__Requirement__
Records follow. Copy every line with "scene".

--- START ---

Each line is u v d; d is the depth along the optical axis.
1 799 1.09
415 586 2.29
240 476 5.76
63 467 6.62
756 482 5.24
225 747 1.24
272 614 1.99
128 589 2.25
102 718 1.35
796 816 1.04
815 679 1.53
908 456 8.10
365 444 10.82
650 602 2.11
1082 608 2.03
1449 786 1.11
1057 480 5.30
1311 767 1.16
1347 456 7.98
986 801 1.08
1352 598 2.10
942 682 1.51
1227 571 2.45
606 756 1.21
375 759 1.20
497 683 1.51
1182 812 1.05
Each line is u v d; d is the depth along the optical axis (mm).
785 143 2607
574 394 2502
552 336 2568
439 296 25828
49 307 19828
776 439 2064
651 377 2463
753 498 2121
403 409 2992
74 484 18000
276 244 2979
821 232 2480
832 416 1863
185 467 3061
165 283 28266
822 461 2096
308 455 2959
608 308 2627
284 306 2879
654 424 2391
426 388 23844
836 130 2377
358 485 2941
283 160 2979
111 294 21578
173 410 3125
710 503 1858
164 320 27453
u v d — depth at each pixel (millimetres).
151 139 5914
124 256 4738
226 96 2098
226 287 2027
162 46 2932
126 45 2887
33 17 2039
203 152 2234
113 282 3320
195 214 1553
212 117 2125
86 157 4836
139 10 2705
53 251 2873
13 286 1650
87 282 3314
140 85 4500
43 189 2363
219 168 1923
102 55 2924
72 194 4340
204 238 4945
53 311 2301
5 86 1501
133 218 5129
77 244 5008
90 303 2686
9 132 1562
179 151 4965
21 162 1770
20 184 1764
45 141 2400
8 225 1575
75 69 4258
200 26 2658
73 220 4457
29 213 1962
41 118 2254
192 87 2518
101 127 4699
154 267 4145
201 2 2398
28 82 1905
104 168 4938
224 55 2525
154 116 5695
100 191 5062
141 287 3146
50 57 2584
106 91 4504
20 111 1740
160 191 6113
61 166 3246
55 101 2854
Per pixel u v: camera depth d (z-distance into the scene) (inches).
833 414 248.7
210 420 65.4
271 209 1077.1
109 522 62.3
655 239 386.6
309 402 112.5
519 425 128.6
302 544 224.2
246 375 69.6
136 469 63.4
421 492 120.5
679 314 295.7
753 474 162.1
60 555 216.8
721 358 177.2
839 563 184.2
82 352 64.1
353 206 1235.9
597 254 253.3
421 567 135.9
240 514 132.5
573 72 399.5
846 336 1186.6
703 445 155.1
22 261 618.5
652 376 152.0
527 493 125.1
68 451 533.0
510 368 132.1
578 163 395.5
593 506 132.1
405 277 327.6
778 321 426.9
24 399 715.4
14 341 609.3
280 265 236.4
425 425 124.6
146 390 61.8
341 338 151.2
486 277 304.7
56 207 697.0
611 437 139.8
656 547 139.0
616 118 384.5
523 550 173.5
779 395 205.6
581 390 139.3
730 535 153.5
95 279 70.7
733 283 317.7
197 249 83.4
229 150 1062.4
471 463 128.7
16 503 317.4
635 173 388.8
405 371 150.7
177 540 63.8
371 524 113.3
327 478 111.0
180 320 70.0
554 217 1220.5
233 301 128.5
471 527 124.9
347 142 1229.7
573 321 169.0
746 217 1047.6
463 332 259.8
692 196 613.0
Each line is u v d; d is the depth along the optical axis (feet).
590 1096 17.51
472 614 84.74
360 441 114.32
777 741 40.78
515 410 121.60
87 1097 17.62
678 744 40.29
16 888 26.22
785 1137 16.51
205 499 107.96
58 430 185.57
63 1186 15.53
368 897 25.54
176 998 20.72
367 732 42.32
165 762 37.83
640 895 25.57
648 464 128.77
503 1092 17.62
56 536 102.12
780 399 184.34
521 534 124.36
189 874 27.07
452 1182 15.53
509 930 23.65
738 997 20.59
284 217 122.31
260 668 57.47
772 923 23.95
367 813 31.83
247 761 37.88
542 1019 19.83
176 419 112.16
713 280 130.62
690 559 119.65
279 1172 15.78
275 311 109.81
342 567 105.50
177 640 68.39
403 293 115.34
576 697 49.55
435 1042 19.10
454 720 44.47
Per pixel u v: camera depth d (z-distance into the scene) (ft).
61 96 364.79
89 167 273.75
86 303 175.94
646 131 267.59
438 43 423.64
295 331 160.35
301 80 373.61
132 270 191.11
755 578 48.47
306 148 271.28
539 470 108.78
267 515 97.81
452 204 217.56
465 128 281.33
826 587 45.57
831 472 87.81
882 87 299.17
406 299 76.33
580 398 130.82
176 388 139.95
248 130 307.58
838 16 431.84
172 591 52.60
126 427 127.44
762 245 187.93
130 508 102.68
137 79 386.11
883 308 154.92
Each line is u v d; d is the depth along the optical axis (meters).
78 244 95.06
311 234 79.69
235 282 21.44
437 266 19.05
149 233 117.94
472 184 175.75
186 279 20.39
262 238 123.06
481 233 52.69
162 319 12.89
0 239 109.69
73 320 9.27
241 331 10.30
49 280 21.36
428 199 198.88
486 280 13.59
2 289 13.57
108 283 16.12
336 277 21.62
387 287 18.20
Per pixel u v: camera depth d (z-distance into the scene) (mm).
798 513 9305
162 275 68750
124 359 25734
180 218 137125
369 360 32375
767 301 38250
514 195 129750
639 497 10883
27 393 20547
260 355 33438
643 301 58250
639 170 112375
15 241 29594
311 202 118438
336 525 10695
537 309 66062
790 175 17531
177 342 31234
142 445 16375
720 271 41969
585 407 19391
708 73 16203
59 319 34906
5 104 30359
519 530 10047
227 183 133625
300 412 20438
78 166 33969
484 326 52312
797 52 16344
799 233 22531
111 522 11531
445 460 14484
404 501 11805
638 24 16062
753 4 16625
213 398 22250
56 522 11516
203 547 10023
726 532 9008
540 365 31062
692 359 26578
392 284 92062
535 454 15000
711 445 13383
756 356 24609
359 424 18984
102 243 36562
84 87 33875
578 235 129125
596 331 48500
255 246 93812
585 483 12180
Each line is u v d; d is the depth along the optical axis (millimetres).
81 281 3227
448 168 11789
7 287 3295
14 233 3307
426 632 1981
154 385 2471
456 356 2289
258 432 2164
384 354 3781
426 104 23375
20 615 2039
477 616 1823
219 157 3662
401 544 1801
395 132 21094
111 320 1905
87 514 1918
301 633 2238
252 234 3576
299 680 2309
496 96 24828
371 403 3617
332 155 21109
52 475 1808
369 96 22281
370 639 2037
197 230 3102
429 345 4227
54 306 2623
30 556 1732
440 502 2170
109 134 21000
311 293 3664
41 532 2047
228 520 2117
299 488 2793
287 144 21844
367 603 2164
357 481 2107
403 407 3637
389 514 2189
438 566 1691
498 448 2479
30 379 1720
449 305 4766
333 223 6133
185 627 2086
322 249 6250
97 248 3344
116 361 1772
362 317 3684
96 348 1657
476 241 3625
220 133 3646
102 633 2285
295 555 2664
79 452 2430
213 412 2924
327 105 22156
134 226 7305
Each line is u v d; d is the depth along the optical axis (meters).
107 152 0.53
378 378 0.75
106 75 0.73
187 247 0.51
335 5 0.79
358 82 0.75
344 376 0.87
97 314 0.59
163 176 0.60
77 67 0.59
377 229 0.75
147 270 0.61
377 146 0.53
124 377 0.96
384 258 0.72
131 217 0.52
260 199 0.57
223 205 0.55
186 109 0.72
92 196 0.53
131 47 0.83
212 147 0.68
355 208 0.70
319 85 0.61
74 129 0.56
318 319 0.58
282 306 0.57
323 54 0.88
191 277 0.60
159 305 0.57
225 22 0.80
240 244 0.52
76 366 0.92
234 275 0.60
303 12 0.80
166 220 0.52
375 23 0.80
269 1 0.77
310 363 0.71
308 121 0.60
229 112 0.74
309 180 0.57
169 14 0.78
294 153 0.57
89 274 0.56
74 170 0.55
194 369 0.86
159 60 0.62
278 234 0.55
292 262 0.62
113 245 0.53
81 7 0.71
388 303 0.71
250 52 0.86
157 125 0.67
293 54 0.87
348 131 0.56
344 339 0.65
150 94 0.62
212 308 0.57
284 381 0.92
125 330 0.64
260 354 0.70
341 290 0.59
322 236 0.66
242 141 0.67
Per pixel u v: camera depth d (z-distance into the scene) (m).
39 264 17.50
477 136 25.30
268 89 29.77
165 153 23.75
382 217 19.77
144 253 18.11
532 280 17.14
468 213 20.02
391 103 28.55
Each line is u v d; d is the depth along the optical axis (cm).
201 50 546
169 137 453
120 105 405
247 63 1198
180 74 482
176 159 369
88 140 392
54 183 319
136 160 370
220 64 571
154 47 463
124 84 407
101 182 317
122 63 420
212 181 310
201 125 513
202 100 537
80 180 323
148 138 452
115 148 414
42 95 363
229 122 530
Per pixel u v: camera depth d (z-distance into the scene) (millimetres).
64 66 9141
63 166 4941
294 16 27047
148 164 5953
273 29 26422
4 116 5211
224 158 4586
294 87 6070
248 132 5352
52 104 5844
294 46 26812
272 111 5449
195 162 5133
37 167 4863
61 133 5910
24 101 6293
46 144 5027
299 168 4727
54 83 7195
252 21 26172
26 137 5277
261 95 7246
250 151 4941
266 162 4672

--- END ---

__Reply__
Per pixel u v: camera depth d (z-distance into the scene) (inches).
Per pixel u v: camera depth d (z-distance into the scene) (ft).
Per pixel u v: camera depth d (z-distance into the scene) (mm).
Per pixel u v: camera depth d (z-distance into the scene) (m).
Per pixel u v: camera depth d (z-distance into the scene) (millimetres).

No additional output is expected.